The Assault On Israel’s Democracy


Recently I wrote about antisemitic Jews, the JVP-types who give cover to the worst Jew-hatred and anti-Israelism. The antisemitic Jews who associate with Jewish Voice for Peace or other similar groups, however, are not the only ones who are enabling the growing anti-Israel hysteria on the far left.

Seymour ReichThere’s another type that we see repeatedly, those who love Israel sooooooooooo much, that they just have to consistently point out all of its flaws, be they real or imagined. The latest example of this appeared in the Jewish Week, in the form of an op-ed by Seymour Reich, who touts his single year, from 1989-1990, a quarter century ago, as the Chairman of the Conference of Presidents, to try to gain credibility.

Though the title of his piece is “Israel’s Assault On Democracy,” it is ultimately Reich who is assaulting Israeli democracy. Reading closely, it is clear that Reich’s real problem is that Israelis are not choosing the government that he would like them to choose. His problem, in his own words, “began with Prime Minister Netanyahu’s re-election a year ago.”

I’m not sure how one would measure whether this is, as he says, “the most right-wing government in Israeli history.” Indeed, in a seeming testament to the vibrancy of Israeli democracy, the current governing coalition includes two political parties that have each been in existence for less than ten years, so it seems difficult to compare. Even if that’s true, though, right-wing is not synonymous with undemocratic.

The most ridiculous assertion that Reich makes is that, “the perilous state of free press is underscored by the free, unabashedly pro-Netanyahu daily, Israel Hayom, started and funded by Las Vegas billionaire Sheldon Adelson. By flooding the country with free distribution, his paper soon became the largest circulation daily in Israel.” Israel’s free press, he claims, is under assault because of circulation of a newspaper. Since, apparently, Freedom House also recently made the same idiotic argument, it seems necessary to spell out the obvious: the ability to circulate privately published newspapers is the very definition of free press.

As to the fact that the newspaper is distributed for free, Reich (and Freedom House) might need to be reminded that the majority of news is available for free today on the internet, including much of Haaretz’s inflammatory left-wing content. Network news broadcasts, too, are available for free. In fact, I read Reich’s op-ed — you guessed it — for free!
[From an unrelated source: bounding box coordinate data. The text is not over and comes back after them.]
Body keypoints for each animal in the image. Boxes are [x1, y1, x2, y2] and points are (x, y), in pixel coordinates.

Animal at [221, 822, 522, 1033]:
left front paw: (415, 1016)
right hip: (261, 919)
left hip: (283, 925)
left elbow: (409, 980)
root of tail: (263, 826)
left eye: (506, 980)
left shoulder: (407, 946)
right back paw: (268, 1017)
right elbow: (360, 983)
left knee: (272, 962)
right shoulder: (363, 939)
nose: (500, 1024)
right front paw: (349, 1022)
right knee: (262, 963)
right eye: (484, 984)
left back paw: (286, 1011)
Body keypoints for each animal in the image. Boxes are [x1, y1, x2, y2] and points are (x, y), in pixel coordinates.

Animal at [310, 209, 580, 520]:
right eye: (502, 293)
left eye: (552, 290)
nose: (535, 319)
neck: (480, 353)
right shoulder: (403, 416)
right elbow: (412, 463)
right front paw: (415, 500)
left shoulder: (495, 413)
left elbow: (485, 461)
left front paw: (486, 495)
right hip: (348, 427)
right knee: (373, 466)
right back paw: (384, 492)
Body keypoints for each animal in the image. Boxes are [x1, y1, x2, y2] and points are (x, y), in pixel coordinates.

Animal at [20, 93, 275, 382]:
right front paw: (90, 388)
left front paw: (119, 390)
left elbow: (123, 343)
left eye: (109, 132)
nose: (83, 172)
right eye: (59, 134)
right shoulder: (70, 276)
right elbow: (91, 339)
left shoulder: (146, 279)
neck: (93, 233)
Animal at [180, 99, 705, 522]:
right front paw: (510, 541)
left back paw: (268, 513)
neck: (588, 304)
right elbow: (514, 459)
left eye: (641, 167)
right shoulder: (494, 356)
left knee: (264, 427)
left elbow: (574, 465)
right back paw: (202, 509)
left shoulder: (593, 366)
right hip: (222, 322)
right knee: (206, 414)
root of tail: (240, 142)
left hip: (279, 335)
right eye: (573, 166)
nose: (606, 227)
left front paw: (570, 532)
It’s not hard to tell what Reich’s real problem with Israel Hayom is: that it was started by Sheldon Adelson, a Republican, and “unabashedly” supports Netanyahu.

Most of the remainder of Reich’s arguments do not hold up to scrutiny much better. Reich’s claim, for example, that the Israeli government has an obligation, not simply to allow, but to actually finance flag-burning, incitement to terrorism, and mourning the country’s independence, seems equally absurd on its face.

Reich complains, as well, about the NGO transparency bill, but there’s nothing undemocratic about more disclosure or about allowing policy makers to be aware of possible conflicts of interest caused by foreign funding. As I’ve pointed out before, moreover, and as Ayelet Shaked has pointed out as well, the US has a similar law already on the books. If Reich thinks disclosure of foreign funding is undemocratic, he might want to first take aim at the law in his own country. But, of course, the problem is not that this law is undemocratic – the problem is that left-wing NGO’s are trying to obscure the fact that they are heavily financed by European governments.

His claim that the Israeli government has of late made “no serious efforts” to reach an agreement to end its military presence in the West Bank is belied by the left’s own darling, Tzipi Livni, who told the New York Times that it was Abbas, and not Netanyahu, who rejected US parameters in 2014. This was after Israel released over 70 convicted terrorists from jail for the sake of peace talks. And his claim that the “settler enterprise” has grown is contradicted in a Haaretz report from October. That report stated that, “since Netanyahu became prime minister in 2009, there has been less construction activity in the settlements than under any other prime minister since 1995.”

With such twists of logic and inaccuracies, it’s no wonder that the link was cited favorably by known antisemite Juan Cole and tweeted by the Executive Director of the pro-BDS US Campaign to End the Israeli Occupation.

As far as the struggles taking place in Israel between Orthodox, Conservative, and Reform Judaism, those are important matters that need to be addressed, and American Jews do have a stake in those disputes – a lesser one than Israelis, but an interest, to be sure. There is simply no reason, however, that we can’t take a position in those arguments without maligning the entire country.

Reich concludes, of course, with the arrogant and paternalistic claim that he is saying this for Israel’s own good. But it’s easy to see what this is really about. He is one of a handful of American Jewish liberals, like the Jstreeters who applauded his op-ed, who are becoming increasingly frustrated that their counterparts in Israel can’t seem to win a free and fair election. Part of democracy, however, is being able to accept the decision of the voters, even — especially — when you lose. It is Reich, not Israel, who has a problem with democracy.